The only genre that is not diluted by mass criticism is comedy, where a loud reaction is what is desired by the artist. Negative or positive, the want noise. A heckler allows the performer to show their quick wit and comedic prowess, a roar of laughter is their reward.

I'm with you Jonny. Go running to that diving board and cannonball right next to that group slathering on the sunblock 50. Drench them in your ice cold creativity.

xo

Jon Hunt said...

That is all absolutely astute and correct.

Jon Hunt said...

Although it does leave the question of Dane Cook echoing out there...

MissTrixi said...

Dane Cook is that one pool near campus, full of sorority brats and football players. It's still crowded, but the water is only luke warm.

xo
Trix

Jon Hunt said...

Daughtry is that muddy puddle in the middle of a field where all the barefoot country children go to play, and each of 'em has a stalk of grass in his dirty, unbrushed teeth.

Jeff M. said...

I think in some ways this is going to be more prevalent in a post-modern, PC driven world. Since the only thing that is a forbidden sin is "intolerance", while on the surface that should lead to more openness in discussion if you are truly safe, what ends up happening is "thought police" type of mentality -- which reduces the ability to have legitimate discourse. Think about "All in the Family", or even "Roseanne". Could you imagine either of those on TV now? Those would never fly because there would be too much chance of someone being "offended". And while we may have become more "open" to some things that used to be taboo, in a sexual or a profane sense, we actually are more closed to ideas and open discourse today for fear of hurting someone's feelings.

MrDigs said...

Dude, this is a manifesto! I'm on board! Stand for something. We're all bankrupt, tossed to the side people with a need to shout I AM SOMEBODY... so when did everyone get on this imaginary middle ground road to nowhere?

laughingmood said...

Lady Gaga man. She gets it

Jon Hunt said...

Lady Gaga TOTALLY gets it. You're absolutely right, Chris.

LAP said...

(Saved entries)
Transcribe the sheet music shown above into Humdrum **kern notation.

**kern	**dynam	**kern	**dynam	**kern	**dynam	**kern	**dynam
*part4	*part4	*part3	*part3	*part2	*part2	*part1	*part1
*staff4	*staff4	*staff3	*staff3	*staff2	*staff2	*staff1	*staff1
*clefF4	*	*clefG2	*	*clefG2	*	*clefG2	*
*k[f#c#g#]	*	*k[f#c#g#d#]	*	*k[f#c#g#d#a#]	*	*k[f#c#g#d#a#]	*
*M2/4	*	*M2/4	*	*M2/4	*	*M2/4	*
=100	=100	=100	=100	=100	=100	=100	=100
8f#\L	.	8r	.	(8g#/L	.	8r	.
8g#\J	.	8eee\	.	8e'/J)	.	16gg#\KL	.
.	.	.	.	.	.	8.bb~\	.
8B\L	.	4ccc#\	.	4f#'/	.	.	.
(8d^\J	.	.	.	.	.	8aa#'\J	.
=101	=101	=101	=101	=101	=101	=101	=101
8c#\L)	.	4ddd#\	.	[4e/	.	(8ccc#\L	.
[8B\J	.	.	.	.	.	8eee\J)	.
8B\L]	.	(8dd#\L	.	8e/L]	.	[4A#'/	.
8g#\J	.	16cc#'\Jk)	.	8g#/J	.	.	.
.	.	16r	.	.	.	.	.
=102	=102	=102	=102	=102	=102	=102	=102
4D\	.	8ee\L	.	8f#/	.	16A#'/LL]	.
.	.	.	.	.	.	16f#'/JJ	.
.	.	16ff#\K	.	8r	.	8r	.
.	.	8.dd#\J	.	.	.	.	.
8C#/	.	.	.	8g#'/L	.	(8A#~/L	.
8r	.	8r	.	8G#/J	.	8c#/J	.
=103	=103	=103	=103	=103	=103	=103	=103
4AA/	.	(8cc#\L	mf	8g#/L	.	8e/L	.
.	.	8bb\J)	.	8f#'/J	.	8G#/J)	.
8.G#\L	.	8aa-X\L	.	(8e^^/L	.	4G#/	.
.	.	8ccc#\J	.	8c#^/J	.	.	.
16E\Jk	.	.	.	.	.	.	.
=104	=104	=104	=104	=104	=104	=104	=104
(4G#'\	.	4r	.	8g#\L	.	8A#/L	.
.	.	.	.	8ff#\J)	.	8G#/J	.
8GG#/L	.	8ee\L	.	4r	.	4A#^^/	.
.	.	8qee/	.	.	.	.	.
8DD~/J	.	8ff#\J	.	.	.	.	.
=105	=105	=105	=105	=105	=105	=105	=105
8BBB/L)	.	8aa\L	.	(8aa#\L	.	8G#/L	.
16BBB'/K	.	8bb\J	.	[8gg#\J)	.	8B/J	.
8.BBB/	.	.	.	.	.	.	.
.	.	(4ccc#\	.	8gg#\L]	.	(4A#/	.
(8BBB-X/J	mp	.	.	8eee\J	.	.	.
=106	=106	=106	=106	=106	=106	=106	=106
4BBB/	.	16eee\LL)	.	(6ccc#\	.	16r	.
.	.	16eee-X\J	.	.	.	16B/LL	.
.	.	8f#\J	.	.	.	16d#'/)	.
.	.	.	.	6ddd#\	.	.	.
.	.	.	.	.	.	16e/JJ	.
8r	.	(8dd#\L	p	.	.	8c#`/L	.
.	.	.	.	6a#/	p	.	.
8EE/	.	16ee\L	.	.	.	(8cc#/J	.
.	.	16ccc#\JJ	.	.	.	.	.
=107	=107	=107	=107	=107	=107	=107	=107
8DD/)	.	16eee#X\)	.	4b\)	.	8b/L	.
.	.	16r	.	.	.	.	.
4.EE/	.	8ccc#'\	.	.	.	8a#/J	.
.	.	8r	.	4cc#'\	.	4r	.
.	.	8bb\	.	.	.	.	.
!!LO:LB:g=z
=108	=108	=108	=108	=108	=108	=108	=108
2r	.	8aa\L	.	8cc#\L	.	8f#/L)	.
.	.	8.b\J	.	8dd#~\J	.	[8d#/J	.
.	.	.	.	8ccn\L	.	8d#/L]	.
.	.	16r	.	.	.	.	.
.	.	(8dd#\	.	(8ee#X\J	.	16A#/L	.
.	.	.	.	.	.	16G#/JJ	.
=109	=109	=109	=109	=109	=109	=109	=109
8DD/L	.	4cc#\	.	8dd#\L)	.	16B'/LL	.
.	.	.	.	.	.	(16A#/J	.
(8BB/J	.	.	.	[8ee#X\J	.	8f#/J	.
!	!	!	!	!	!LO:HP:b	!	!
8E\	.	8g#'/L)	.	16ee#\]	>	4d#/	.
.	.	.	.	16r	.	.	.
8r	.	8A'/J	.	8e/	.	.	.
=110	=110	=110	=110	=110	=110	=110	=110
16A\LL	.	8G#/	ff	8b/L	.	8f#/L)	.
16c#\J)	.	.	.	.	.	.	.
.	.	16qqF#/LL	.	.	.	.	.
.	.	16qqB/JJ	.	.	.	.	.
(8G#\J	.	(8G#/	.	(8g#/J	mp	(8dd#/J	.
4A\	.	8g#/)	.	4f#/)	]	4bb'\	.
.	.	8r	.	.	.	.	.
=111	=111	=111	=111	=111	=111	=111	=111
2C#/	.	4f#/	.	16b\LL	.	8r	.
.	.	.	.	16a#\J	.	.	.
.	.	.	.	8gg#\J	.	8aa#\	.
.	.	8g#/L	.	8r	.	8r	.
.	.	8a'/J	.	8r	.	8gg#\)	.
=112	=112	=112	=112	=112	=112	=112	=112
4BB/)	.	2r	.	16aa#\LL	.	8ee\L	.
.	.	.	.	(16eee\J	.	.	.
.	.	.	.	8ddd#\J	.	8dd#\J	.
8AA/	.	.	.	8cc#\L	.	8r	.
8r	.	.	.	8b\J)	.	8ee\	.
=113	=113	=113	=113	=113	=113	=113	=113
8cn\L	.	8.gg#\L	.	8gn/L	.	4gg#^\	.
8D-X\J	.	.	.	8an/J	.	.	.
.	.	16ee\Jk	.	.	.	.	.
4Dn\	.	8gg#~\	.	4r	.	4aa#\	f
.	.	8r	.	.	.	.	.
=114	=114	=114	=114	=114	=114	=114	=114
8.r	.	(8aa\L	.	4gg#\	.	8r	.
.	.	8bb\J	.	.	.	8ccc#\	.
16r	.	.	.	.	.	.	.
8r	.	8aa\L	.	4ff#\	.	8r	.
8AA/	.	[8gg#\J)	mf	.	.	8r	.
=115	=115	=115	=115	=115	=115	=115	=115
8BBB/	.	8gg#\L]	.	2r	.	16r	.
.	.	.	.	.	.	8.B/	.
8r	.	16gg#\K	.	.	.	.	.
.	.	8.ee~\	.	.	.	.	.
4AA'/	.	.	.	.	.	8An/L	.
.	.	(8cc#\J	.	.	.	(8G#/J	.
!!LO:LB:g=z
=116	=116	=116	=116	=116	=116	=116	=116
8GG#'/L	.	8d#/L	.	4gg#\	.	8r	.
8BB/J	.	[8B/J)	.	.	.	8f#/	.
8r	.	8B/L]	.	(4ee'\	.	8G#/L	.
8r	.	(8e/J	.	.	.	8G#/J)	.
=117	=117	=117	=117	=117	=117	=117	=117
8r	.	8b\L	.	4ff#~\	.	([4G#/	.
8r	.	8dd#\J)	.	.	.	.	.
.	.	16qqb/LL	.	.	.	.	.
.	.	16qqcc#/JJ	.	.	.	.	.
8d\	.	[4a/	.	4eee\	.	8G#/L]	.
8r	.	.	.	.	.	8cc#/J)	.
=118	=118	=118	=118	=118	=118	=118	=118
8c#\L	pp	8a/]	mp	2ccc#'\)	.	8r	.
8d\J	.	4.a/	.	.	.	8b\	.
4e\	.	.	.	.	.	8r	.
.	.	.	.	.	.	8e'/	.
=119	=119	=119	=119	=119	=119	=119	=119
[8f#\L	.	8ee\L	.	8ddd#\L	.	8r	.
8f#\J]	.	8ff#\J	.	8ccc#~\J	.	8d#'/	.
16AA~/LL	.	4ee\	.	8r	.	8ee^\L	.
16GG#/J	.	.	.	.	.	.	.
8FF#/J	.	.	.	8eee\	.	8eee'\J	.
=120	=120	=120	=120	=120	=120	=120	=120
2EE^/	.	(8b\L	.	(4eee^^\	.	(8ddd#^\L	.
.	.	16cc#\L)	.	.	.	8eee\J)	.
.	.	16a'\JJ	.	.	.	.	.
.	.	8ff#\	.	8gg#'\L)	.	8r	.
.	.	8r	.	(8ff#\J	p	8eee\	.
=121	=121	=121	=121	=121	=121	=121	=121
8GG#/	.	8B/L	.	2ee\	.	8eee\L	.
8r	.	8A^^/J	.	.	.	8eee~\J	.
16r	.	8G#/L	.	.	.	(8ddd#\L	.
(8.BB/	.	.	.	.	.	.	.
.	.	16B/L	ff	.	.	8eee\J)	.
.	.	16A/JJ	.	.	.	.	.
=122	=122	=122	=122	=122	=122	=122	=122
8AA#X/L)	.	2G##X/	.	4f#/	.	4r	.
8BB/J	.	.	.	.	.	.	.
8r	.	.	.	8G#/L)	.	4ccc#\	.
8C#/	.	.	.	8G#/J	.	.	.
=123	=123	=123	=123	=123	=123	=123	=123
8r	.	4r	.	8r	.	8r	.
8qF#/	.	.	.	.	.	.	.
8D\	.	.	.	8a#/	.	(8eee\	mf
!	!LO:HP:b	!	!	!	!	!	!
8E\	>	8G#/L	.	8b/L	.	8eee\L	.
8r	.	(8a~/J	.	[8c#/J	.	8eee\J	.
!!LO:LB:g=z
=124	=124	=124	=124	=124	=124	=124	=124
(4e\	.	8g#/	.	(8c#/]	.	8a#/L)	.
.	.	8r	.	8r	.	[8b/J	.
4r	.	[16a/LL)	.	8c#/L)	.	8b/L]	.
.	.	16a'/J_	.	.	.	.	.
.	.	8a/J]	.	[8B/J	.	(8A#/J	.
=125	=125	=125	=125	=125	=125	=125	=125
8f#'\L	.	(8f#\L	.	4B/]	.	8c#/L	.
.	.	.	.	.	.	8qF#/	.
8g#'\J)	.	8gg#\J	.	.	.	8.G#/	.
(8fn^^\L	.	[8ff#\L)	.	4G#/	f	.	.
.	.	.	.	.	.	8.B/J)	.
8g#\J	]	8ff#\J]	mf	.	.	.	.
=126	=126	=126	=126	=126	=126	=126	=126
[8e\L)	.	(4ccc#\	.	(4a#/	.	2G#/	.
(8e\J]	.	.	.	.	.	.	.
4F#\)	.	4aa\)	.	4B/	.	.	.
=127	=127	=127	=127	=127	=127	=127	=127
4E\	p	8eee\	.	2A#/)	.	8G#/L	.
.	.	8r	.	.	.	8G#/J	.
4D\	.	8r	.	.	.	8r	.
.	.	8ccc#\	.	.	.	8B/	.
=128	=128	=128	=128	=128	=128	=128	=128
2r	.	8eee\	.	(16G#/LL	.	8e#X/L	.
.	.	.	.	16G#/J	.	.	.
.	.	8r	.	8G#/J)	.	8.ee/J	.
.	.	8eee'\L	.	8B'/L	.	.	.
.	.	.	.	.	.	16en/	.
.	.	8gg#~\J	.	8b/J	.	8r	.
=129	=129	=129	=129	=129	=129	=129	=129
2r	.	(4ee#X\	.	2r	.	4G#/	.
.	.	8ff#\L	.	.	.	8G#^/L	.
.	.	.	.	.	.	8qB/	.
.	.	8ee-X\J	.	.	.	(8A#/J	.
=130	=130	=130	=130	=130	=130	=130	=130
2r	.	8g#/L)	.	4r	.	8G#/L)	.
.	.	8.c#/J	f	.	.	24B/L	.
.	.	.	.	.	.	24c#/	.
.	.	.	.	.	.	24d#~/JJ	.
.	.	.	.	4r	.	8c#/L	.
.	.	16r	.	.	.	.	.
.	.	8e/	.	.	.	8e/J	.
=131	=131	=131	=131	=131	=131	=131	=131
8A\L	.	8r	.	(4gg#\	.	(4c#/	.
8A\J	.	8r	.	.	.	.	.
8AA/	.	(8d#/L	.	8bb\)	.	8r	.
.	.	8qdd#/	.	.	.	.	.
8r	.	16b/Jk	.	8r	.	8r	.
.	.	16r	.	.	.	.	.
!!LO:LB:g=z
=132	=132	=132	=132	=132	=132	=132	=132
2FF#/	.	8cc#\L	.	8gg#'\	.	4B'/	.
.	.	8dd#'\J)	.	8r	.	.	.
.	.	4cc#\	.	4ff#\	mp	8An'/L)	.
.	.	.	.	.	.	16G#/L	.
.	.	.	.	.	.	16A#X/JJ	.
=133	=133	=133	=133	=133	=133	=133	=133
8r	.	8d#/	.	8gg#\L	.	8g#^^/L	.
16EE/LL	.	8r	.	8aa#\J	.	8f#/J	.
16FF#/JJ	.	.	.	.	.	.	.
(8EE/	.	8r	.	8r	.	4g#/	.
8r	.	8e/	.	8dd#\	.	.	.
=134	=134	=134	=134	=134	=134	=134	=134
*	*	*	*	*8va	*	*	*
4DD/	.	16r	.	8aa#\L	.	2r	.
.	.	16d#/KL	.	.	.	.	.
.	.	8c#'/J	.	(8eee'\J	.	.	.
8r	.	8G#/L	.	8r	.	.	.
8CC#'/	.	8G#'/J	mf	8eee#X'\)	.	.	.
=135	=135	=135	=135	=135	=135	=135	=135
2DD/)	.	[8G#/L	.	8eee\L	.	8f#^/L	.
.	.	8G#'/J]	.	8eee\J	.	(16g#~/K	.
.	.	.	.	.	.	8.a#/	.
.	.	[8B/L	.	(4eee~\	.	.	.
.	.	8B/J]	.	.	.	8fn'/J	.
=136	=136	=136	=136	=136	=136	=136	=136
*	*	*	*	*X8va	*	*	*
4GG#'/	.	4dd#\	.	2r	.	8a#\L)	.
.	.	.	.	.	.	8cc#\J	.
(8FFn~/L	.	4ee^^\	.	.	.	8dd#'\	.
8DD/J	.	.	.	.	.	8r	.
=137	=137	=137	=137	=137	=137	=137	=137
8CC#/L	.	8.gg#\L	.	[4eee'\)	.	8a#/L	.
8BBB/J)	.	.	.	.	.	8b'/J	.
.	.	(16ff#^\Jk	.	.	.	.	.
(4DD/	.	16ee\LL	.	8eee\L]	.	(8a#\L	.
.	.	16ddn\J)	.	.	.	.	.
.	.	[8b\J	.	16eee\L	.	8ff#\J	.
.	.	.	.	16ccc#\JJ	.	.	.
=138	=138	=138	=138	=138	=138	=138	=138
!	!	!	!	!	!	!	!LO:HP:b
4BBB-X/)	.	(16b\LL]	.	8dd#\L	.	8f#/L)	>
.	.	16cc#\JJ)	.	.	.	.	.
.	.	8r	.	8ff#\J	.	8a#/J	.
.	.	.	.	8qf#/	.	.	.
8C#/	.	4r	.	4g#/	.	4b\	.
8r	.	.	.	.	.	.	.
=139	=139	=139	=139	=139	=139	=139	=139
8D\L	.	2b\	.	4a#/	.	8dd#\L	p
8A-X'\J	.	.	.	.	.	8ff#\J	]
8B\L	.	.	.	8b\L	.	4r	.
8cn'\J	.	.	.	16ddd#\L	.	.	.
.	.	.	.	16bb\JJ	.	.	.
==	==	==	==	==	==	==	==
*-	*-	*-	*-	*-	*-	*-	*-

- _What you are asked to do_:
Could you print, word for word, the part of the comment thread that opens with the words "I'm with you" and closes with "ice cold creativity."?

- _Solved problem_:
I'm with you Jonny. Go running to that diving board and cannonball right next to that group slathering on the sunblock 50. Drench them in your ice cold creativity.